While this study could not directly infer causality, study results are still consistent with previous research on maternal-fetal associations, where clinical evidence shows how presence of maternal inflammation during pregnancy using elevated cytokine profiles contribute to prenatal risk programming [43, 44]. Other studies using these same maternal cytokines found negative influences on prenatal central nervous system development [45], with animal models showing further evidence for negative neurobehavioral outcomes [46]. In sum, research supports how prenatal programming consists of multiple variables such as occurrence and regulation of inflammation, genetic susceptibility, and environmental stressors; all of which interact in a complex manner that is still not yet fully understood in humans [16], which could explain why study results were mixed.
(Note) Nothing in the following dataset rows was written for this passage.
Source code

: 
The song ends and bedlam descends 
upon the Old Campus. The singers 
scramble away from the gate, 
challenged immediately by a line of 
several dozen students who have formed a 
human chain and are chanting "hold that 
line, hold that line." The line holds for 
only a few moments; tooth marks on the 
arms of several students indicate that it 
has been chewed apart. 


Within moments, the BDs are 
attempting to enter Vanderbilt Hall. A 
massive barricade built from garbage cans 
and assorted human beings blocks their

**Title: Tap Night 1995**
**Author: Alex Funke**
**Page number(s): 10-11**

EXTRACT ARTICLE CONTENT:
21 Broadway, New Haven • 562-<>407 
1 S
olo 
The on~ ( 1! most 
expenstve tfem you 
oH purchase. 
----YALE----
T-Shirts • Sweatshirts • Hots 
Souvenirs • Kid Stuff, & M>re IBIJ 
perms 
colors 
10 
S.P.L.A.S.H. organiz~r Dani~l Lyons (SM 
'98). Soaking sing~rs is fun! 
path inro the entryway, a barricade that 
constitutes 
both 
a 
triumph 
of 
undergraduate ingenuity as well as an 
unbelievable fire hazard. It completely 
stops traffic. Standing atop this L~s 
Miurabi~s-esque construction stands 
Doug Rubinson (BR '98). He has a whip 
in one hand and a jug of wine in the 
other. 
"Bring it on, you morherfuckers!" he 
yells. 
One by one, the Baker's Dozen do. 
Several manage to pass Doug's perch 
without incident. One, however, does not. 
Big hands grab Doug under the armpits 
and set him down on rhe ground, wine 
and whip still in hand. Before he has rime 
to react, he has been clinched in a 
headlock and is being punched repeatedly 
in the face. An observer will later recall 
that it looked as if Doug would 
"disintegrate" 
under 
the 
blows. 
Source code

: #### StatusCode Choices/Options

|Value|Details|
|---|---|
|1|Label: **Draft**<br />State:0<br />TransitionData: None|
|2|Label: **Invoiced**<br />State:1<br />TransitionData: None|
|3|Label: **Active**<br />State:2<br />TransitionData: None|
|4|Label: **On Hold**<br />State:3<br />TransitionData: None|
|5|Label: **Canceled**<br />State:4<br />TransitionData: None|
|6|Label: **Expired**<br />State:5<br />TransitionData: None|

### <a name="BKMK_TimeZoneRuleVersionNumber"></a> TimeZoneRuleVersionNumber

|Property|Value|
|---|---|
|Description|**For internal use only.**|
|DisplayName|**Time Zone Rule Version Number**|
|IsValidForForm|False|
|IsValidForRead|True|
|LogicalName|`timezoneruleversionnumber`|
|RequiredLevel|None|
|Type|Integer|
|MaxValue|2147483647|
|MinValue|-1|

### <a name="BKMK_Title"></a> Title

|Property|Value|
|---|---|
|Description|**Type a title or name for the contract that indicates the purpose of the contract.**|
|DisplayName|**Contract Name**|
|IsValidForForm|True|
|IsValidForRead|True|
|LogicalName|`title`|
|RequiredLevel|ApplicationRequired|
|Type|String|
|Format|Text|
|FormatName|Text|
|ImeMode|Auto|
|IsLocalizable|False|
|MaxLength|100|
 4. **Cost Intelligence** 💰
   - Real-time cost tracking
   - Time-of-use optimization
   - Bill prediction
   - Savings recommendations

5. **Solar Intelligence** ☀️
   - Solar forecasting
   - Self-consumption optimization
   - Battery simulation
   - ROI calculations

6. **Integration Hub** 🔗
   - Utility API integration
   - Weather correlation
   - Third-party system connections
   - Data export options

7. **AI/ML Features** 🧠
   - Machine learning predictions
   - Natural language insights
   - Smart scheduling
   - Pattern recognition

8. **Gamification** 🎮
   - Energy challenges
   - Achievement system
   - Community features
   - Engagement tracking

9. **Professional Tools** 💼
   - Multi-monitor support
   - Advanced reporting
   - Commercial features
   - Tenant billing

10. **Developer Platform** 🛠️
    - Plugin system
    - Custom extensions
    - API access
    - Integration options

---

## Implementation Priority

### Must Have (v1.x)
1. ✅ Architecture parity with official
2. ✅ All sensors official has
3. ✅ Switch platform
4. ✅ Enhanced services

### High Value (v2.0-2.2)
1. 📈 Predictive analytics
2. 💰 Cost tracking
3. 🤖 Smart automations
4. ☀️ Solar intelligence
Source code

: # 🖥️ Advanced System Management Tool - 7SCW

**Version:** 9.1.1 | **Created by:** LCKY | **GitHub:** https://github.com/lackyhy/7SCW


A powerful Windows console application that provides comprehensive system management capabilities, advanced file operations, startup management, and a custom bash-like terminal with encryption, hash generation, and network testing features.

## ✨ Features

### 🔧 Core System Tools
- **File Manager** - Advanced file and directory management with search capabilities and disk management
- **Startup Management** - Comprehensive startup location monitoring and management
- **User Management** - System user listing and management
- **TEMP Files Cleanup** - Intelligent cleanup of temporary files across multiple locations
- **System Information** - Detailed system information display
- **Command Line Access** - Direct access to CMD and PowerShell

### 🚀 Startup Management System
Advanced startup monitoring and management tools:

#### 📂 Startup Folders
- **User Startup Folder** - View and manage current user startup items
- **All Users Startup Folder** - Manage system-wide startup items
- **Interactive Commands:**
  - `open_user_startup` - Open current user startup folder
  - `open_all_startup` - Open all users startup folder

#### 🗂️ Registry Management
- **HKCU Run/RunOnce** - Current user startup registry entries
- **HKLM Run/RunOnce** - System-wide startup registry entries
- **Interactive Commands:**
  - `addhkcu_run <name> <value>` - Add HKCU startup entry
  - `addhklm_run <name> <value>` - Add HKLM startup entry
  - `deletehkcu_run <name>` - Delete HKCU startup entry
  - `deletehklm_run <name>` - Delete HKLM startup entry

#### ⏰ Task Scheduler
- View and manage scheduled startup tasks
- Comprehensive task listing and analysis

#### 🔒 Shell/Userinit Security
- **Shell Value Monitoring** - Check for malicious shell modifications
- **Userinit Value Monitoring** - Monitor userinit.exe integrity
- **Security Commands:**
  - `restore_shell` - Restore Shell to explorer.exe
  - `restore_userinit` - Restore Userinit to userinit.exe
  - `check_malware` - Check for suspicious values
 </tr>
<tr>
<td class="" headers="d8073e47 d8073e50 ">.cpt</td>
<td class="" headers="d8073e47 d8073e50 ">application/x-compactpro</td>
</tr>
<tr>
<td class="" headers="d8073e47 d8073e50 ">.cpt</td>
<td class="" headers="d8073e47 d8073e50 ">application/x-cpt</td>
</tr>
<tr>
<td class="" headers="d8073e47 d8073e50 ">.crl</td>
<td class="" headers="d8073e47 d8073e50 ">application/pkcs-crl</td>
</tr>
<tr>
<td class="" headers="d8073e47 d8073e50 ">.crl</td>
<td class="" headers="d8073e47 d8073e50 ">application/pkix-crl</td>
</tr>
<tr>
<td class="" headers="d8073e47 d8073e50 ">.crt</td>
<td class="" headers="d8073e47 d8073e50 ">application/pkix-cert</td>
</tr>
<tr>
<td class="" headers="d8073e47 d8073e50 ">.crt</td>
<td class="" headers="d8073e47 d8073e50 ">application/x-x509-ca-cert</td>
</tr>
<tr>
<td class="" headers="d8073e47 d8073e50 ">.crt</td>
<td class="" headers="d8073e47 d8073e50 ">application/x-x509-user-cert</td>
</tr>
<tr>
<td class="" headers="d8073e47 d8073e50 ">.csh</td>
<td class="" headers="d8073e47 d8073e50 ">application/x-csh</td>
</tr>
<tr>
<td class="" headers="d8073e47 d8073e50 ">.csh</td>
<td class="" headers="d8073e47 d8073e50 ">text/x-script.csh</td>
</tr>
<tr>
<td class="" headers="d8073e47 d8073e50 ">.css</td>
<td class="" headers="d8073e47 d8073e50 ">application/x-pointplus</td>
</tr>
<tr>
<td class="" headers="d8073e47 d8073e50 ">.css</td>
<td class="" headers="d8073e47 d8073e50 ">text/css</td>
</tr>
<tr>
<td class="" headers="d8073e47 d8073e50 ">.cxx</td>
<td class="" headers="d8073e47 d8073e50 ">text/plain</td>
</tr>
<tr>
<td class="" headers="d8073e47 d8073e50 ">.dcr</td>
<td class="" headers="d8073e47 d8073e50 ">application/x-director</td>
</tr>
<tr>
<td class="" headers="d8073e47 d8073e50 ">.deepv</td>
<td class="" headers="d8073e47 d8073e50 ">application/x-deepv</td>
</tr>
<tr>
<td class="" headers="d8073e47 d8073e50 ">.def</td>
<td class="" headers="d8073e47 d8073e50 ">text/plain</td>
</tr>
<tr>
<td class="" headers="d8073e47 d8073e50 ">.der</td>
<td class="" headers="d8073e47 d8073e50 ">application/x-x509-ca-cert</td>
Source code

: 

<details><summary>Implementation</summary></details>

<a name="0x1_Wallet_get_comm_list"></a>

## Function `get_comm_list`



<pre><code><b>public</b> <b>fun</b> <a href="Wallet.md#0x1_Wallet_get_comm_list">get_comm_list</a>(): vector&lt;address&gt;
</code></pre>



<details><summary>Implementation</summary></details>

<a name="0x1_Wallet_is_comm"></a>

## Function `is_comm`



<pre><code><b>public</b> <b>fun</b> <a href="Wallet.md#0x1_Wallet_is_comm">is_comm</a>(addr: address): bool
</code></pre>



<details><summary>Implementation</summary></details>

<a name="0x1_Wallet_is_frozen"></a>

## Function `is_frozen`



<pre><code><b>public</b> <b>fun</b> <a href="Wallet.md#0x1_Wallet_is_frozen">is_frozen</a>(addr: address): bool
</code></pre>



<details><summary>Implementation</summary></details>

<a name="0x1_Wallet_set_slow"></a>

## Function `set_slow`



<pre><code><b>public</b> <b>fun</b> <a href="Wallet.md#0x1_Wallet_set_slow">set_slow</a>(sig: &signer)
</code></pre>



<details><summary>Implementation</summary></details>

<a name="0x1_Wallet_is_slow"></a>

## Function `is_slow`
Nevertheless, this study contributes further evidence through the specific scope of how maternal infections during different trimesters of pregnancy could possibly affect childhood developmental and intelligence quotient outcomes.

Strengths and limitations

Main study strengths were the use of a large high-quality longitudinal design and a well-characterized sample. While cohort studies such as the ALSPAC tend to have considerable attrition due to reasons such as loss to follow-up related to socioeconomic status, it has been shown that differences in estimates when comparing full or restricted cohorts tended to be small [47]. Similar infection rates during pregnancy and study attrition allowed for comparability with other cohort studies also looking at mother-child associations. Study limitations include a reliance on mother self-reported infection data; that the records of infections were not classified by severity; and that causes of infections (e.g. bacterial/viral/fungal) were not recorded and could not be stratified by pathogen type for analysis. In addition, while the study has included a list of confounders and covariates, not all factors such as parental attitudes, styles or other variables related to the quality of care of the child, or genetic factors could be accounted for in this study. In addition, this version of GMDS was created to identify developmental delays and therefore should be interpreted with caution as to whether it is a true assessment of cognition at 18 months. Despite not being able to account for these above factors, study results still showed predictive associations for the cognitive measures assessing IQ, which was consistent with research from both animal and human studies focusing on maternal-fetal interactions. Finally, assessments from the dataset were only measured up to age 8, so lasting effects of cognitive development could not be analyzed beyond those years.

Conclusion

Our study highlighted possible third-trimester specific effects of maternal infection on children’s cognitive abilities. However, effect sizes were small, suggesting a weak link between maternal infections during the third trimester of pregnancy and childhood cognitive outcomes. One potential direction of future research could include examining mechanisms which mediate these effects of prenatal infections on childhood cognition such as fetal brain gene expression after maternal immune activation [48]. Other research could also explore temporal dependency and specificity to performance IQ scores from 4 years onwards, whether the effect of infection is moderated by specific early childhood environmental factors, and if its effect persists in future cognitive outcomes.